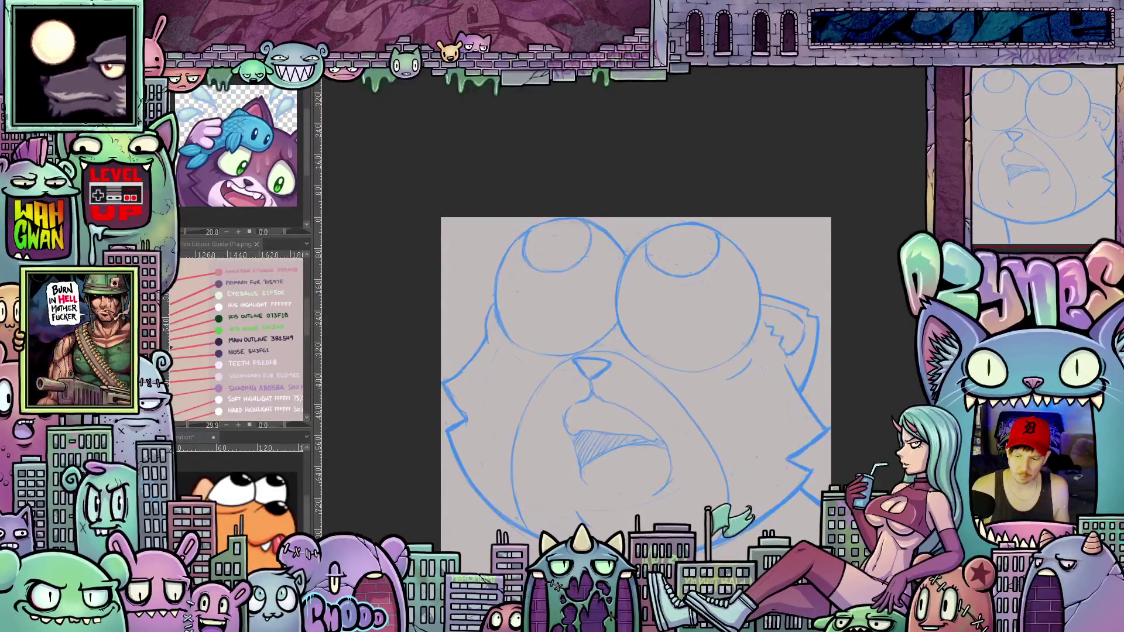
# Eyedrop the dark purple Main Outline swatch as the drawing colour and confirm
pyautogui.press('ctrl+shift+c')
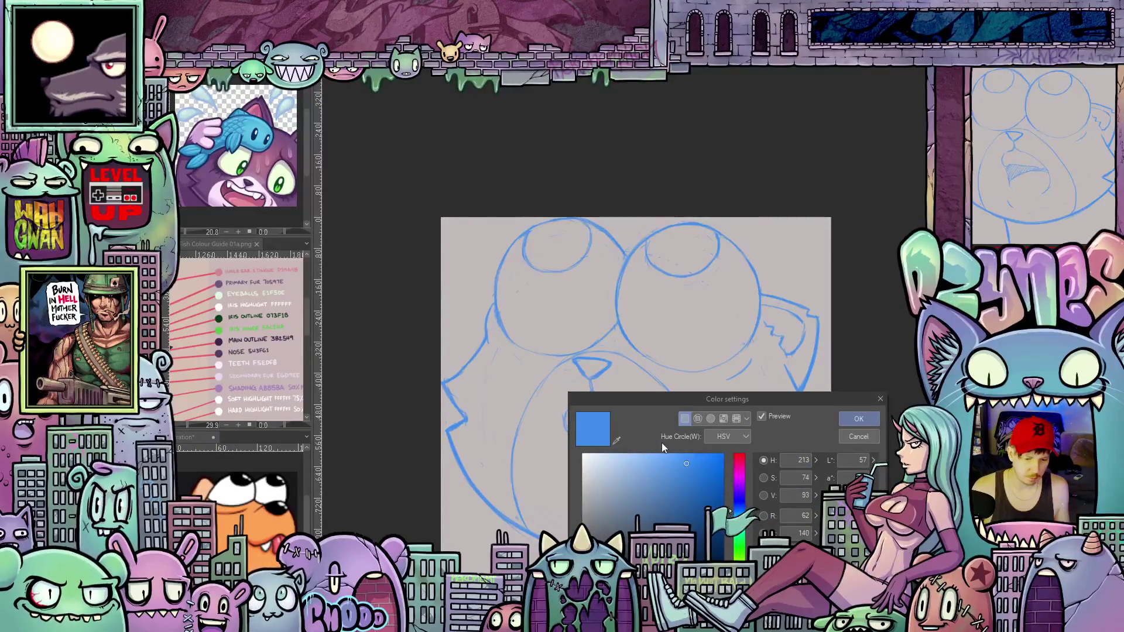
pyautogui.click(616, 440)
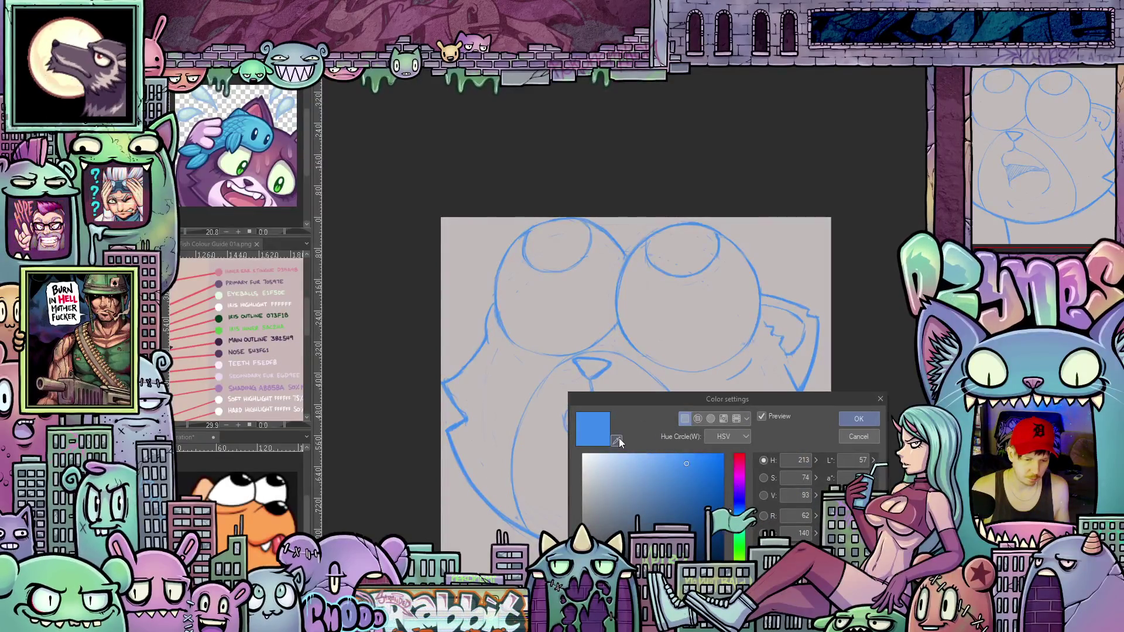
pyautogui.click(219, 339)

[YOUR ASSIGNMENT] Search the material for the word "pyautogui" and copy every matching line.

[SOLUTION TO THE PROBLEM]
pyautogui.press('ctrl+shift+c')
pyautogui.click(616, 440)
pyautogui.click(219, 339)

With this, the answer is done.